A development in fusion technology could signal the coming of cheap, clean energy.
Zap Energy's compact device — called the fusion Z-pinch experiment, or FuZe — generated electrons that reached 1-3 kiloelectron volts (about 20-66 million degrees Fahrenheit or 11-37 million degrees Celsius), temperatures as hot as the sun's core, Interesting Engineering reported. It's noteworthy because cooling electrons have held back scientists from producing net power from fusion.
The process requires a confined environment and adequate temperature, pressure, and time to create a gas or plasma so hot that electrons break away from nuclei.
As the outlet explained it, the nuclei and electrons have very different masses and thus "heat and cool at different rates." That limits the heating of the plasma and creates "a hurdle in the development of fusion reactors."
The International Atomic Energy Agency says that industrial-scale nuclear fusion could "provide virtually limitless clean, safe, and affordable energy." It has been explored since the 1930s without ultimate success.
Interesting Engineering pointed out that only a few fusion technologies on Earth can match the temperature of the sun's core of 27 million Fahrenheit and that other devices make use of superconducting magnets or powerful lasers, which are expensive and time-consuming to build — though there has been a breakthrough on that front as well.
"Compelling innovation economics are vital to launching a commercial fusion product on a timescale that matters," Zap Energy CEO and co-founder Benj Conway said in a news release, per Interesting Engineering, calling FuZe "the cheapest thermal fusion neutrons out there."
Nuclear fusion produces nearly 4 million times as much energy as burning coal or oil, per the IAEA. It would reduce and perhaps eventually eliminate the need for dirty energy from coal, oil, and gas.
Dirty energy sources contribute to the overheating of our planet via toxic pollution that surrounds Earth like a blanket — and increase the frequency and intensity of extreme weather events such as droughts and floods.
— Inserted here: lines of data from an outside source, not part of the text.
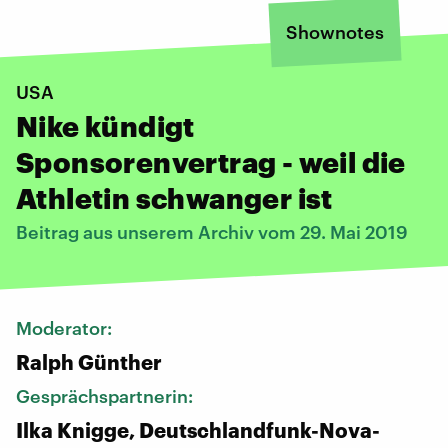
Shownotes
USA
Nike kündigt
Sponsorenvertrag - weil die
Athletin schwanger ist
Beitrag aus unserem Archiv vom 29. Mai 2019
Moderator:
Ralph Günther
Gesprächspartnerin:
Ilka Knigge, Deutschlandfunk-Nova-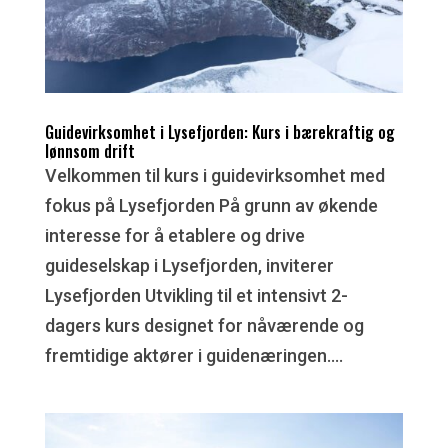
Guidevirksomhet i Lysefjorden: Kurs i bærekraftig og
lønnsom drift
Velkommen til kurs i guidevirksomhet med
fokus på Lysefjorden På grunn av økende
interesse for å etablere og drive
guideselskap i Lysefjorden, inviterer
Lysefjorden Utvikling til et intensivt 2-
dagers kurs designet for nåværende og
fremtidige aktører i guidenæringen....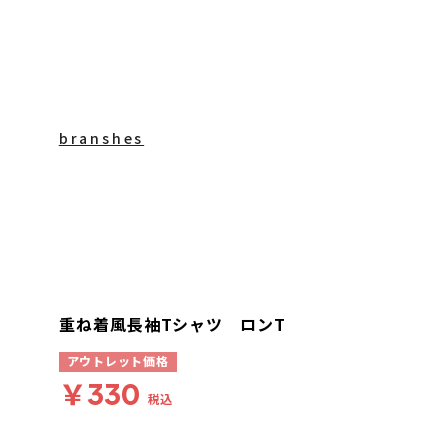
branshes
重ね着風長袖Tシャツ ロンT
アウトレット価格
￥330
税込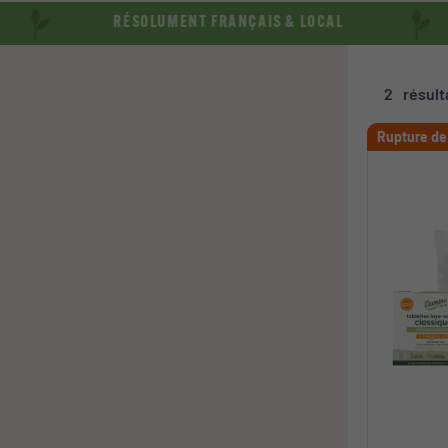
RÉSOLUMENT FRANÇAIS & LOCAL
2
résult
Rupture de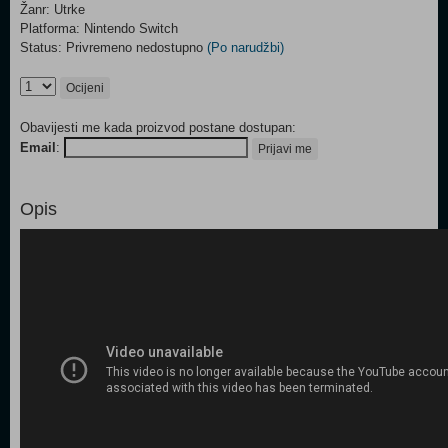
Žanr: Utrke
Platforma: Nintendo Switch
Status: Privremeno nedostupno
(Po narudžbi)
Ocijeni
Obavijesti me kada proizvod postane dostupan:
Email
:
Prijavi me
Opis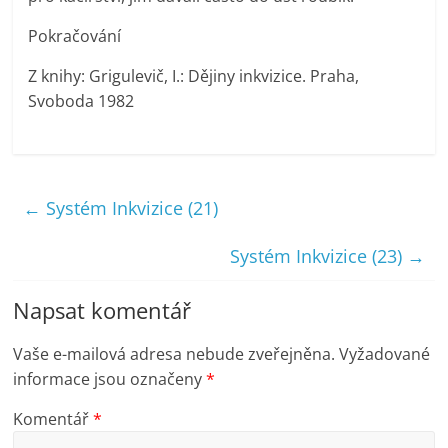
Pokračování
Z knihy: Grigulevič, I.: Dějiny inkvizice. Praha,
Svoboda 1982
←
Systém Inkvizice (21)
Systém Inkvizice (23)
→
Napsat komentář
Vaše e-mailová adresa nebude zveřejněna.
Vyžadované
informace jsou označeny
*
Komentář
*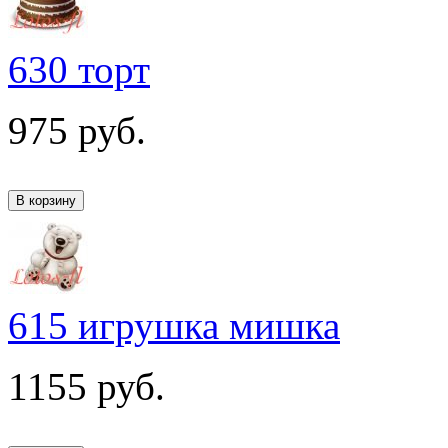
630 торт
975
руб.
615 игрушка мишка
1155
руб.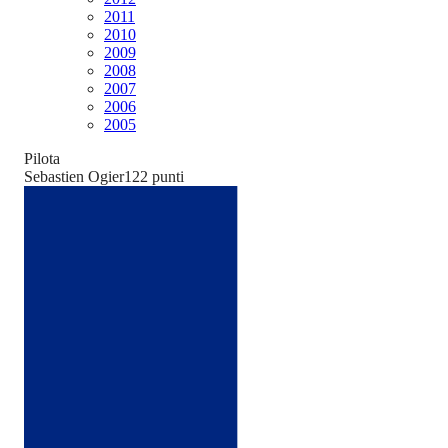
2011
2010
2009
2008
2007
2006
2005
Pilota
Sebastien Ogier
122
punti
Zap Energy is a spinoff of the Department of Energy's Advanced Research Projects Agency-Energy and the University of Washington. It channels electric currents through plasma filaments to generate electromagnetic fields that heat and compress it, per Interesting Engineering.
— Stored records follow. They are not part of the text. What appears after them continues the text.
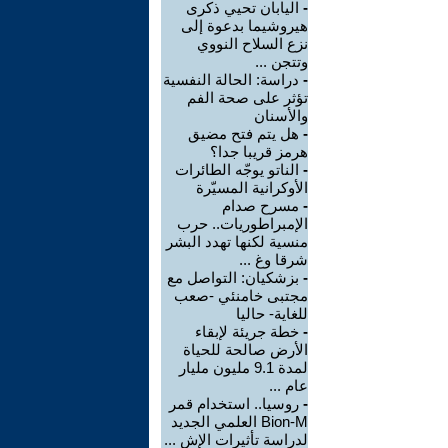
-
اليابان تحيي ذكرى
هيروشيما بدعوة إلى
نزع السلاح النووي
وتتجن ...
-
دراسة: الحالة النفسية
تؤثر على صحة الفم
والأسنان
-
هل يتم فتح مضيق
هرمز قريبا جدا؟
-
الناتو يوجّه الطائرات
الأوكرانية المسيّرة
-
مسرح صدام
الإمبراطوريات.. حرب
منسية لكنها تهدد البشر
شرقا وغ ...
-
بزشكيان: التواصل مع
مجتبى خامنئي -صعب
للغاية- حاليا
-
خطة جريئة لإبقاء
الأرض صالحة للحياة
لمدة 9.1 مليون مليار
عام ...
-
روسيا.. استخدام قمر
Bion-M العلمي الجديد
لدراسة تأثيرات الإش ...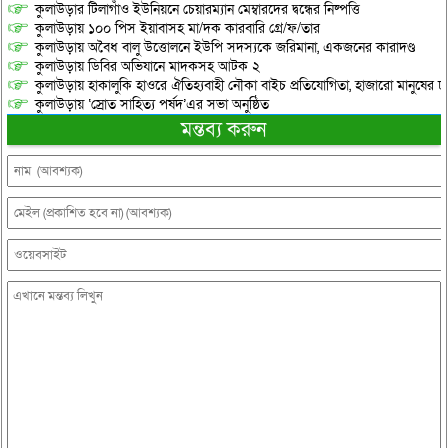
কুলাউড়ার টিলাগাঁও ইউনিয়নে চেয়ারম্যান মেম্বারদের দ্বন্ধের নিষ্পত্তি
কুলাউড়ায় ১০০ পিস ইয়াবাসহ মা/দক কারবারি গ্রে/ফ/তার
কুলাউড়ায় অবৈধ বালু উত্তোলনে ইউপি সদস্যকে জরিমানা, একজনের কারাদণ্ড
কুলাউড়ায় ডিবির অভিযানে মাদকসহ আটক ২
কুলাউড়ায় হাকালুকি হাওরে ঐতিহ্যবাহী নৌকা বাইচ প্রতিযোগিতা, হাজারো মানুষের ঢ
কুলাউড়ায় ‘স্রোত সাহিত্য পর্ষদ’এর সভা অনুষ্ঠিত
মন্তব্য করুন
To solve the problem of "short-lived" plasmas and develop this potentially world-saving tech, the company applied "a dynamic flow through the plasma, a process called sheared-flow stabilization."
"The dynamics are a wonderful balancing act of plasma physics," vice president of research and development Ben Levitt said. "As we climb to higher and higher plasma currents, we optimize the sweet spot where the temperature, density, and lifetime of the Z pinch align to form a stable, high-performance fusing plasma."
The startup has even bigger plans on the horizon: Its next fusion device, called Fuze-Q, has 10 times as much energy capacity as FuZe.
In the meantime, we can turn to technologies that are decidedly less pie-in-the-sky but still sexy, such as solarpanels, to cool things down.